Every other Monday, we round up the funniest marriage tweets of the previous two weeks. Read on for 25 relatable new ones that will have you laughing in agreement.

Forgot to use a coupon my wife gave me and I’m not sure if I should go home or disappear and start a new life.

— mark (@TheCatWhisprer) October 21, 2020


Me: *turns on faucet*
Husband: *starts talking*
Me: *turns it off* What?
Husband: *says nothing*
Me: *turns on the garbage disposal*
Husband: *starts talking*
Me: *turns it off* What?
Husband: *says nothing*

Repeat forever.

— Jawbreaker (@sixfootcandy) October 17, 2020


Before marrying someone, listen long and hard to the sounds of their chewing because that’s the soundtrack to the rest of your life.

— Lil BOO 🌈 (@LizerReal) October 16, 2020


Wife: What the hell are you doing?
Me [ironing bathrobe]: getting my work clothes ready

— Rodney Lacroix (@RodLacroix) October 20, 2020


My husband thought I was flirting.

I don’t have the heart to tell him that I was just licking the salsa that had fallen between my fingers

— Professional Worrier (@pro_worrier_) October 20, 2020


Him: Do you sleep with a fan?

Me: I’d say my wife mostly likes me, but fan is pushing it

— The Dad (@thedad) October 17, 2020


My husband commenting on my lockdown hair:

“I think you look like a 40 something year old Italian business man..”

I’m 32.

In other news, the funeral of my late husband will be held next week.

— Steve 🏳️‍🌈 (@papaneedscoffee) October 23, 2020


My wife has so many different sighs they should have subtitles.

— Dan Regan (@Social_Mime) October 13, 2020


My wife still brings up the one time in 2013 when I ate bad tacos and complained of stomach cramps while she was in labor

— Vinod Chhaproo (@Chhapiness) October 22, 2020


One of the biggest tests to my marriage was the time my husband walked in on me using a flip flop as a hammer.

— Jessie (@mommajessiec) October 17, 2020


“Don’t you have work to do?” – me to my husband any time I see him out of his home office during the day

— SpacedMom (@copymama) October 16, 2020


Everyday is Prime Day when you’re married to my wife.

— Simon Holland (@simoncholland) October 13, 2020


One day you’re happily married and the next day you catch your husband making cauliflower mashed potatoes.

— 🎭ᑌᖇᔕᑌᒪᗩ🎭 (@3sunzzz) October 25, 2020


I thought the wife asked if I wanted to do dishes but judging by her anger I now think she was actually telling me.

— Forward March (@RunOldMan) October 21, 2020


My wife can eat one Reese’s peanut butter cup, rewrap the other one and save it for later, so I’m clearly married to a supernatural being.

— Dan Regan (@Social_Mime) October 16, 2020


I have to fast for 48 hours for my upcoming colonoscopy. My husband is not having a colonoscopy, but he will be fasting for 48 hours as well. He just doesn’t know it yet.

— Jawbreaker (@sixfootcandy) October 14, 2020


Is there an App to know when my wife is mad at me?

● **DATA EXCERPTS**
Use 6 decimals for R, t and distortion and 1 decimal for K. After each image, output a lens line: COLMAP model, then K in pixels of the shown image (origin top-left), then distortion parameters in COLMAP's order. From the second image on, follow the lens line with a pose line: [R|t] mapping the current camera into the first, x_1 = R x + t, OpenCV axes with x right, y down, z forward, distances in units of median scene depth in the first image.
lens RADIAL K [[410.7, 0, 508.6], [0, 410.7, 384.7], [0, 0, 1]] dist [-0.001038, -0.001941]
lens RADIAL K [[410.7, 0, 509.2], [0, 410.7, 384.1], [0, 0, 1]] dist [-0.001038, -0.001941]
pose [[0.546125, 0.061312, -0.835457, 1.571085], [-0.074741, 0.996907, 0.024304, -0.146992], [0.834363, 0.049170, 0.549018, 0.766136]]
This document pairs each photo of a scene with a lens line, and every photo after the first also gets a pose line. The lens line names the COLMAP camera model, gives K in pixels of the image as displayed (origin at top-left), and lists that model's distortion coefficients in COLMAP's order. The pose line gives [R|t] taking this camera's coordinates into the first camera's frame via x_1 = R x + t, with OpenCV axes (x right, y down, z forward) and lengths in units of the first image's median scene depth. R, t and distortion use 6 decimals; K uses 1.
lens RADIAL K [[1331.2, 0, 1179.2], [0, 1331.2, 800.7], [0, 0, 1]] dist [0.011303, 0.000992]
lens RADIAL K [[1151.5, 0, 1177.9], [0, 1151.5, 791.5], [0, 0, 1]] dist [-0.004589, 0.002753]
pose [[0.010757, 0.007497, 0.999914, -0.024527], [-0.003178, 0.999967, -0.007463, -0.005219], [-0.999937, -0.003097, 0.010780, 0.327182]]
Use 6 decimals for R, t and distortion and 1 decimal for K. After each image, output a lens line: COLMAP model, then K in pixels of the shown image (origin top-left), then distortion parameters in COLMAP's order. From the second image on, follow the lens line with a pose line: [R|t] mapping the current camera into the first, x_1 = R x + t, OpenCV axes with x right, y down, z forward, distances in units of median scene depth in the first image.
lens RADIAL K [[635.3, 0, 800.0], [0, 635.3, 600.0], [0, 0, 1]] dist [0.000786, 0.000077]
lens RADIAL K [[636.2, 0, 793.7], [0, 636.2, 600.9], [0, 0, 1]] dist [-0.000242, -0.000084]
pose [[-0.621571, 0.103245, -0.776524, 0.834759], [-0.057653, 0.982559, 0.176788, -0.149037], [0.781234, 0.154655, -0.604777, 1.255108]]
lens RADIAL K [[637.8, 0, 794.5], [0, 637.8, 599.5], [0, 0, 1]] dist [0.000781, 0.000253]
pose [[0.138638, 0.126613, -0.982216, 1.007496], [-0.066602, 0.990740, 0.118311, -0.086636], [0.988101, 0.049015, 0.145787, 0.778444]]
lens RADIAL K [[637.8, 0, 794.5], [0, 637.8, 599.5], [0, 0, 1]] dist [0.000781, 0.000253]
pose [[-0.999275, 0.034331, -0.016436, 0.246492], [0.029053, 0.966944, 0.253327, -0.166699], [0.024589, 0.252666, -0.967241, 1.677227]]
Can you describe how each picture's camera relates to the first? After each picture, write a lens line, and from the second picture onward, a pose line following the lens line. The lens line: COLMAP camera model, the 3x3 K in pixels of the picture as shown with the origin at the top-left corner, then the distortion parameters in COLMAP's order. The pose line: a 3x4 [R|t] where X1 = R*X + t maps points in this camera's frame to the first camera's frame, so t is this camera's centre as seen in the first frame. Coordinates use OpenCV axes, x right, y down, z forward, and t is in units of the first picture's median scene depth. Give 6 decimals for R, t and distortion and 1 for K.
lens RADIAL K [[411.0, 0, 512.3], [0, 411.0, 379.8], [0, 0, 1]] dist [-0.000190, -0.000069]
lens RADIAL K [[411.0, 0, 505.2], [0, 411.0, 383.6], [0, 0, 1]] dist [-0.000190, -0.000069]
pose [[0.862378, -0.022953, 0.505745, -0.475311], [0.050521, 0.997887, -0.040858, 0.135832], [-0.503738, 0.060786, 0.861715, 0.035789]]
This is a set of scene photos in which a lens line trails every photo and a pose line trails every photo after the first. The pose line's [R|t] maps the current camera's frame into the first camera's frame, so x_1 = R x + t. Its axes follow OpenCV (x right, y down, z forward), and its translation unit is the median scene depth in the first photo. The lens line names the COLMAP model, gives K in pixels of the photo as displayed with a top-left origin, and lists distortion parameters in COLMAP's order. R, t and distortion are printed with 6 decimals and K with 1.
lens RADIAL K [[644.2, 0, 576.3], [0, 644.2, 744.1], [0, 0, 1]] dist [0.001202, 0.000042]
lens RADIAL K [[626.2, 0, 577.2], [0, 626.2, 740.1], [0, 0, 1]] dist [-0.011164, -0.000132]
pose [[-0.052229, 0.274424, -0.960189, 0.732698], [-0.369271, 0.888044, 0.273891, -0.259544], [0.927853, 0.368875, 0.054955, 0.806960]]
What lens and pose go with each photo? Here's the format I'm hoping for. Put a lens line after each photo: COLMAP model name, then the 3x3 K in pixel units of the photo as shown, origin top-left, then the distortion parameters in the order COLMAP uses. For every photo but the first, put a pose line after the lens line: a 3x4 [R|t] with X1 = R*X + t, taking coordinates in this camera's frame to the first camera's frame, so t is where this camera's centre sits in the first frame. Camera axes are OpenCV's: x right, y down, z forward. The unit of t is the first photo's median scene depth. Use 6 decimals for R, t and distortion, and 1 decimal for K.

● **ASSIGNMENT 1**
According to the tweet roundup, how often are the funniest marriage tweets rounded up?
● **ASSIGNMENT 2**
From the tweet roundup, repeat word for word the passage from "Him: Do you" to "held next week.".

● **RESPONSE AREA 1**
Every other Monday.

● **RESPONSE AREA 2**
Him: Do you sleep with a fan?

Me: I’d say my wife mostly likes me, but fan is pushing it

— The Dad (@thedad) October 17, 2020


My husband commenting on my lockdown hair:

“I think you look like a 40 something year old Italian business man..”

I’m 32.

In other news, the funeral of my late husband will be held next week.